_What you have to do_. Find the line in the entries below that contains "3: (563, 329, 12.36)". Repeat it exactly, and every line after it through the line that contains "23: (630, 395, 8.68)".

[Stored items]

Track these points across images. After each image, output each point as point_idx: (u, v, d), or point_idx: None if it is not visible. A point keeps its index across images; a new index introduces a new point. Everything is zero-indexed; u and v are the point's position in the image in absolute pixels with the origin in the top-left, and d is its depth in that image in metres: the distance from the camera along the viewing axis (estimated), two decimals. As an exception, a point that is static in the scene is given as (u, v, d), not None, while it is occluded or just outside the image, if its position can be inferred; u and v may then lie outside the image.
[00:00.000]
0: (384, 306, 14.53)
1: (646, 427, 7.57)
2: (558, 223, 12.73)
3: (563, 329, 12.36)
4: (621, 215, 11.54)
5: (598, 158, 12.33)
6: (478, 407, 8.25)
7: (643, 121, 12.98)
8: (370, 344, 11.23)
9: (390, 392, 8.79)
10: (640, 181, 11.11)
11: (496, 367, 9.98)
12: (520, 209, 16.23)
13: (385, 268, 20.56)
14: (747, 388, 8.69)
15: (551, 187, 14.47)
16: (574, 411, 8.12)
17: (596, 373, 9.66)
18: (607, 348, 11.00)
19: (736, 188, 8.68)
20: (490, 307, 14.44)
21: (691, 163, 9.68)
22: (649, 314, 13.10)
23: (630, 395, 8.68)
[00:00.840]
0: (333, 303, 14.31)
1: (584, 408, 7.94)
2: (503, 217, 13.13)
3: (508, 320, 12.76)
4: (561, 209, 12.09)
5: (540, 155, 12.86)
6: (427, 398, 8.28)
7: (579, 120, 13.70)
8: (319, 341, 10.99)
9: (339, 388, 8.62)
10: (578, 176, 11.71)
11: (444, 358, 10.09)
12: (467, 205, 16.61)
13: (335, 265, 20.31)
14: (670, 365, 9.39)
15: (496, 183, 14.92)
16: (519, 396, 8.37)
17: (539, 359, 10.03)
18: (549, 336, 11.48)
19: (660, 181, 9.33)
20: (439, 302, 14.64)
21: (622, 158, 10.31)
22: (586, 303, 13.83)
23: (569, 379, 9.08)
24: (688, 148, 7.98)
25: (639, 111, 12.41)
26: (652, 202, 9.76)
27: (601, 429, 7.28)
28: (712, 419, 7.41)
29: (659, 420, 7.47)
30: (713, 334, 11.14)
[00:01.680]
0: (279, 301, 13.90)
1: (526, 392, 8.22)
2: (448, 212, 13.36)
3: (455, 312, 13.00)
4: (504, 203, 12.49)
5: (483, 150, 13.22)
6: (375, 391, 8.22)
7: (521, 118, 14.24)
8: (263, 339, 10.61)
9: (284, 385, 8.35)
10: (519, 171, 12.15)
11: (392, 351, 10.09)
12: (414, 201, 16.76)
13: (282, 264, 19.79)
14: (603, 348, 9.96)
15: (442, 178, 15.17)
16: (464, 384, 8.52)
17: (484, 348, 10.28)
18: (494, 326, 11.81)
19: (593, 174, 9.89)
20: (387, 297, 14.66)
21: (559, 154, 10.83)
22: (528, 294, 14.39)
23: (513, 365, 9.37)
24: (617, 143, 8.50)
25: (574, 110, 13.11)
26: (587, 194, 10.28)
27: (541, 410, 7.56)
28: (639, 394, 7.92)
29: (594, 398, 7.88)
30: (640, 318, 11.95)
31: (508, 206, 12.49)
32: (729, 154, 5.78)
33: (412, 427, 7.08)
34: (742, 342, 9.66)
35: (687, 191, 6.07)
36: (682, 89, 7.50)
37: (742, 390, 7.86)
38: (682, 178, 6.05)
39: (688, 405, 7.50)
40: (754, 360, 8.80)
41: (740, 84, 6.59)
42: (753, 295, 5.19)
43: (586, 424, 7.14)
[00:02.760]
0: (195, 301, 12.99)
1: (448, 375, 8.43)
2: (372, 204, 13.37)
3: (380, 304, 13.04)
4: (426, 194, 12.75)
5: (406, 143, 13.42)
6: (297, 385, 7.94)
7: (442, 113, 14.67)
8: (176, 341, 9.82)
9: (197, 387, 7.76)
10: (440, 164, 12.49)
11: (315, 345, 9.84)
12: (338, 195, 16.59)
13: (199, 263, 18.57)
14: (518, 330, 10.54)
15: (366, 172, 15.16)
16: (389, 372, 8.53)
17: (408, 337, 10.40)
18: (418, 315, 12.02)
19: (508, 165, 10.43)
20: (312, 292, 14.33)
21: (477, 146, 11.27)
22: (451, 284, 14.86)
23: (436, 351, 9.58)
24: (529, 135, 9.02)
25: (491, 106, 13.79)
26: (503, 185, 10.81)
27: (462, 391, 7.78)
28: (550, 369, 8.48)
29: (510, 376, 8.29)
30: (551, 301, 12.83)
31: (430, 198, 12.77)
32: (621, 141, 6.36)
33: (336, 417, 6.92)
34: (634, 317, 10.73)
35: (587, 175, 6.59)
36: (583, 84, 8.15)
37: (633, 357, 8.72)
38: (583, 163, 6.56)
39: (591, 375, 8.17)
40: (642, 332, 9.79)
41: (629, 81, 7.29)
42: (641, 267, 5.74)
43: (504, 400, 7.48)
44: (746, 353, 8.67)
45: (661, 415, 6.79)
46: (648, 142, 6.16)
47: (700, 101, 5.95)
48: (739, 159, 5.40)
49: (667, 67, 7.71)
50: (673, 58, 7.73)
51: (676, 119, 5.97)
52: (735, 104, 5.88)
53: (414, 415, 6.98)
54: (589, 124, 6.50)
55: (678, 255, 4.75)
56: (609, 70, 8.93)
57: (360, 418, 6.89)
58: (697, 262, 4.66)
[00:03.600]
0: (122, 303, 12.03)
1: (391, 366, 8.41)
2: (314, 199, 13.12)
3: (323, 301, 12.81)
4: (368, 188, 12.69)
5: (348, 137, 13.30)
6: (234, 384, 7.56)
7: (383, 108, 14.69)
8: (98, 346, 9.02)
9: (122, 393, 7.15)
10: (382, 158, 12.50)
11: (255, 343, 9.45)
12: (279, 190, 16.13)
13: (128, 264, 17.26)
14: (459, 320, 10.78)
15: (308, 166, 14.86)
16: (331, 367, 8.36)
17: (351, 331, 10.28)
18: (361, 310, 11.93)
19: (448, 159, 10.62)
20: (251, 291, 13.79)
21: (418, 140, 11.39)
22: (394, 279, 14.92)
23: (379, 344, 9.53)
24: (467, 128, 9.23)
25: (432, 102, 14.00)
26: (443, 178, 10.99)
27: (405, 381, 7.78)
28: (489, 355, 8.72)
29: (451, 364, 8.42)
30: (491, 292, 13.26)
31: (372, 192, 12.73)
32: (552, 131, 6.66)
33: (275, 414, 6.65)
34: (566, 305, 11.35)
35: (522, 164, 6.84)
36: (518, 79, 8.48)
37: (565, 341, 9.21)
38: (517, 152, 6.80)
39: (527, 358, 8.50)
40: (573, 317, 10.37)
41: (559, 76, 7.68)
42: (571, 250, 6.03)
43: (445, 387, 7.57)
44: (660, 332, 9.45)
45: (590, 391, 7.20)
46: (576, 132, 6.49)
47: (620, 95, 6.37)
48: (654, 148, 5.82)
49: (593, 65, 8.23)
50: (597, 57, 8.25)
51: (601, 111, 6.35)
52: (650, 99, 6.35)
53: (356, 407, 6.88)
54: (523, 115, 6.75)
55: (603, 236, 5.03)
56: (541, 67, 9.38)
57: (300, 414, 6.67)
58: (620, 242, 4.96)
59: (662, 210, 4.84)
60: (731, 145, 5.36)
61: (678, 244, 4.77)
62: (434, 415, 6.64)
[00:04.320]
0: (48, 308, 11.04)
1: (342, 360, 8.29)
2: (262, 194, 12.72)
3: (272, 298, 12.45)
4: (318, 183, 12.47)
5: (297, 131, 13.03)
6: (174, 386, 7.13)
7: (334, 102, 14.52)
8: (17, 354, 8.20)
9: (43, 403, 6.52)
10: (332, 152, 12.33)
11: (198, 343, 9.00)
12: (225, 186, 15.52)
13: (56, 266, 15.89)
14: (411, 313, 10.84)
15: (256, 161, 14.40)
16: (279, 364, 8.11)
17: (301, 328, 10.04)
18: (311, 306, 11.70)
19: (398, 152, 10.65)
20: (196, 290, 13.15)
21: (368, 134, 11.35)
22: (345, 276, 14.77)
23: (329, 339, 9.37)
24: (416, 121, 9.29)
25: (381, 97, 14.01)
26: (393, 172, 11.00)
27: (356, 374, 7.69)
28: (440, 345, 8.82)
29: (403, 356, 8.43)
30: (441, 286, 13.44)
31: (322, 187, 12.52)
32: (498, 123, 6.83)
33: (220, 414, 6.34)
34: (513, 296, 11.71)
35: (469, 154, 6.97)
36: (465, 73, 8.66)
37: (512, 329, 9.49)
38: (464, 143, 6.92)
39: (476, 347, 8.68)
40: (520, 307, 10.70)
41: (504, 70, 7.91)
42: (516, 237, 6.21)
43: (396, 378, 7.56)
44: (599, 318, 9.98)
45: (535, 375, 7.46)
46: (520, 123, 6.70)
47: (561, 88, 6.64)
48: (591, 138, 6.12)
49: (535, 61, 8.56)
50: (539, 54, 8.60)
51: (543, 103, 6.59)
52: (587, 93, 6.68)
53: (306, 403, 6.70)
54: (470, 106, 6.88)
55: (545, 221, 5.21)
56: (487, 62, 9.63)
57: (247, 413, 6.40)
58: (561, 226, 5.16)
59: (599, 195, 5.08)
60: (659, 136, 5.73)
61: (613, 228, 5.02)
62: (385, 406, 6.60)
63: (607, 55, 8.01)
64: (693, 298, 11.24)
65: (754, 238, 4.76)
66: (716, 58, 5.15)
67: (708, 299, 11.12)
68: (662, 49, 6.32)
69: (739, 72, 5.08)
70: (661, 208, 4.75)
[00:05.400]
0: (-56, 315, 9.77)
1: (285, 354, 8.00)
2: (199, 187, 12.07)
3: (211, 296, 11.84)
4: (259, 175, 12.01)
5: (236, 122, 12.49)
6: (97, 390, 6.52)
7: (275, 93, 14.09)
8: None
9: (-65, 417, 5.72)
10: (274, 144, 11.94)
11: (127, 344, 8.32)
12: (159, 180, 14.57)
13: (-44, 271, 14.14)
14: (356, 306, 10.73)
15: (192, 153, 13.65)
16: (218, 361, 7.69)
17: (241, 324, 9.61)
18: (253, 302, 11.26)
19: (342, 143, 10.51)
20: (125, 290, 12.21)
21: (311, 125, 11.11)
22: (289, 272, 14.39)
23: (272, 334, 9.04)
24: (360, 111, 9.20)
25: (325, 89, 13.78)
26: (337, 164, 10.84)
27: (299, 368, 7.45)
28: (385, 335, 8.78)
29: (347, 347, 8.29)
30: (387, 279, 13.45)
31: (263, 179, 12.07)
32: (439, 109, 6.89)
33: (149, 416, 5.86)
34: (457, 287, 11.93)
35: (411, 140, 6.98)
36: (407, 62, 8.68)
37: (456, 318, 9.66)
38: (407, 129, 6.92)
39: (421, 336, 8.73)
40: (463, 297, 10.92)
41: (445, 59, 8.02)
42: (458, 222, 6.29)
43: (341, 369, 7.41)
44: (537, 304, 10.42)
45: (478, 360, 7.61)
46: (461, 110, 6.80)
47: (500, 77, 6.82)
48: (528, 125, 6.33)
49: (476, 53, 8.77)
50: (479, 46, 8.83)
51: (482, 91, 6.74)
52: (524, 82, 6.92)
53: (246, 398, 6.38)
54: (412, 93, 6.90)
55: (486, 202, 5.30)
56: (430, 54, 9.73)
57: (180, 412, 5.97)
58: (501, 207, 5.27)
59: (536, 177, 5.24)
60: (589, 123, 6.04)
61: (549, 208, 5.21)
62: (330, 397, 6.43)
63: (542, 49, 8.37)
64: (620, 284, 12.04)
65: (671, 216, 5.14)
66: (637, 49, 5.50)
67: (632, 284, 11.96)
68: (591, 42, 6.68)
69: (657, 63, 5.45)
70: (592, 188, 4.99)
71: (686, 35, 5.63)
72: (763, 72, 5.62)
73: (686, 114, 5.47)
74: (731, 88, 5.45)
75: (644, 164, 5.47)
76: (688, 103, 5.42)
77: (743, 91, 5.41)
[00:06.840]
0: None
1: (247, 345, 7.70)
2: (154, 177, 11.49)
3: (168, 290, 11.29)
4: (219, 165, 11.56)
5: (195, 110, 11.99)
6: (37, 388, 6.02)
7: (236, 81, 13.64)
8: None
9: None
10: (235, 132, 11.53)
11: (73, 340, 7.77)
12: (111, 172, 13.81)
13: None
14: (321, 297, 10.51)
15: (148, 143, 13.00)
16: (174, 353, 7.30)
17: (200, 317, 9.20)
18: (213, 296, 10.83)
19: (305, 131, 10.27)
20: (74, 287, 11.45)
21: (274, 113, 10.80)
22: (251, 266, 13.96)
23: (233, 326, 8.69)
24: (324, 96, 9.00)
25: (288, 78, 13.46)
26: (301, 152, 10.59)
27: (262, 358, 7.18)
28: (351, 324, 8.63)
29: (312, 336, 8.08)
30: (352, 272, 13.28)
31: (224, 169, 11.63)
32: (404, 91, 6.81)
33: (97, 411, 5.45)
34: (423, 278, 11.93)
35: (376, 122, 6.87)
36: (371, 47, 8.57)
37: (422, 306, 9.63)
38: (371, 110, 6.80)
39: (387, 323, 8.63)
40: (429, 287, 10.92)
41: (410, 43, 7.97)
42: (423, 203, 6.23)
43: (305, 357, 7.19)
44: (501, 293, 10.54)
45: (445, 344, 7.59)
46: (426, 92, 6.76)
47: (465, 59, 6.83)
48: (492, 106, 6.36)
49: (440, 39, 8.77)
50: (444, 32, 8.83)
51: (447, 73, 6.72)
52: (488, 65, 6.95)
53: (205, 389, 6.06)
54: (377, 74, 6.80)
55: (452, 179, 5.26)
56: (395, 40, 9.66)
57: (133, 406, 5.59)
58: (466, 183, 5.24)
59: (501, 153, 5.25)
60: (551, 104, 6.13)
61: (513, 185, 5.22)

_Answer to the problem_.
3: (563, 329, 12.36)
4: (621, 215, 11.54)
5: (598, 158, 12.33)
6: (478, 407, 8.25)
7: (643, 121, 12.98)
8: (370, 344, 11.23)
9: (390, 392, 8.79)
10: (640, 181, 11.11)
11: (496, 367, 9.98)
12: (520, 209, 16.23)
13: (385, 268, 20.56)
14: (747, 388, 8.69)
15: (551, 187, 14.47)
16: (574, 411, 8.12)
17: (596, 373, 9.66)
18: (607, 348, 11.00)
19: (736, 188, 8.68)
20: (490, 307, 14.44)
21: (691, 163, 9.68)
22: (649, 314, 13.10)
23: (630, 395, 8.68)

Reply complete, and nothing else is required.